Work to complete >>
If a line of the records contains the string "Within", copy it out.

(Collection entries)
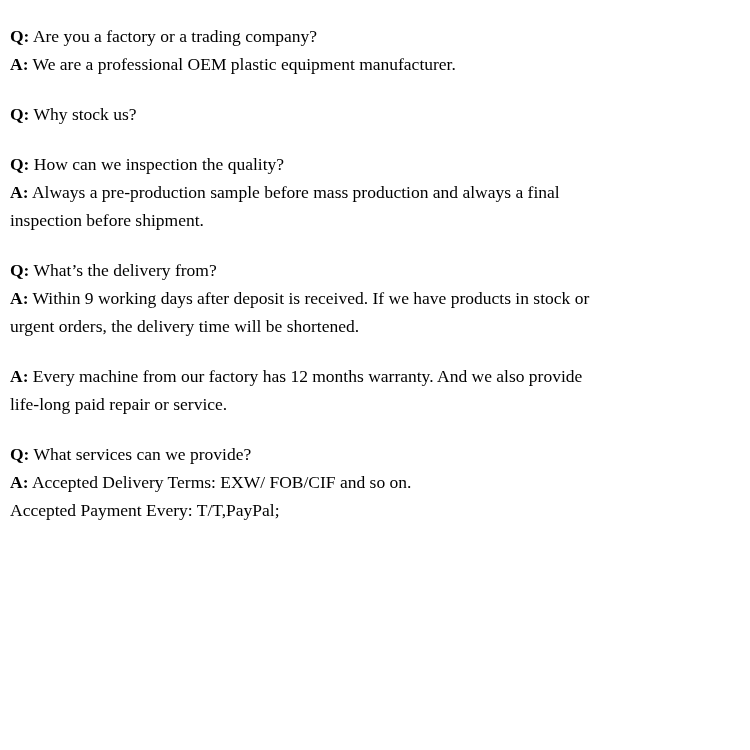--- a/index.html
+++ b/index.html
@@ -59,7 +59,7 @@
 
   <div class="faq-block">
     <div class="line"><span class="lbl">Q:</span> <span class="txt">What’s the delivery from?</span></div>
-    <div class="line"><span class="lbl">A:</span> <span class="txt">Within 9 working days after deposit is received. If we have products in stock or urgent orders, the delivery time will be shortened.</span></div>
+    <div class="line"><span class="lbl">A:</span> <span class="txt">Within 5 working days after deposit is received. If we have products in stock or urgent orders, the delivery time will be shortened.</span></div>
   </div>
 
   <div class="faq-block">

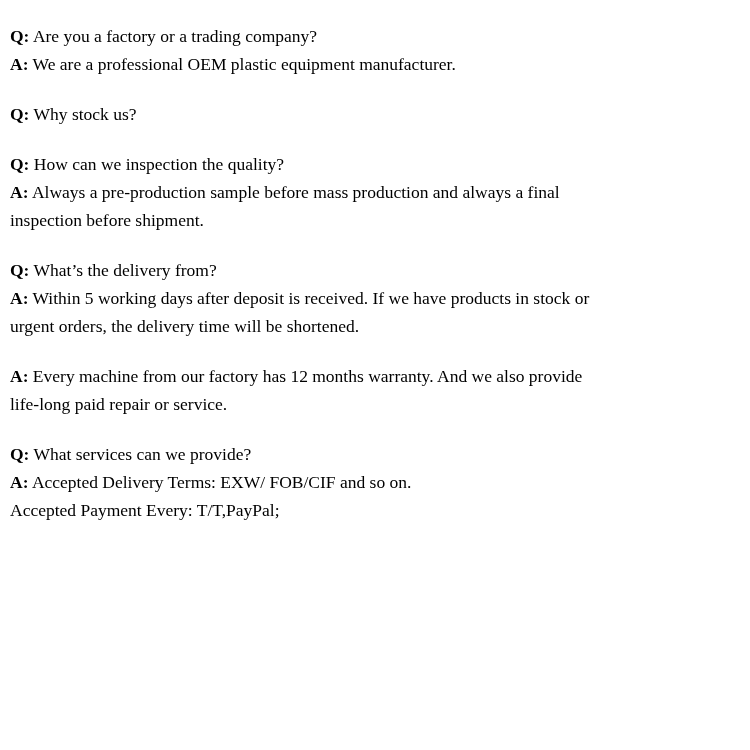--- a/index.html
+++ b/index.html
@@ -63,6 +63,7 @@
   </div>
 
   <div class="faq-block">
+    <div class="line"><span class="lbl">Q:</span> <span class="txt">What about the after-sale service?</span></div>
     <div class="line"><span class="lbl">A:</span> <span class="txt">Every machine from our factory has 12 months warranty. And we also provide life-long paid repair or service.</span></div>
   </div>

Reply to the exercise >>
-    <div class="line"><span class="lbl">A:</span> <span class="txt">Within 9 working days after deposit is received. If we have products in stock or urgent orders, the delivery time will be shortened.</span></div>
+    <div class="line"><span class="lbl">A:</span> <span class="txt">Within 5 working days after deposit is received. If we have products in stock or urgent orders, the delivery time will be shortened.</span></div>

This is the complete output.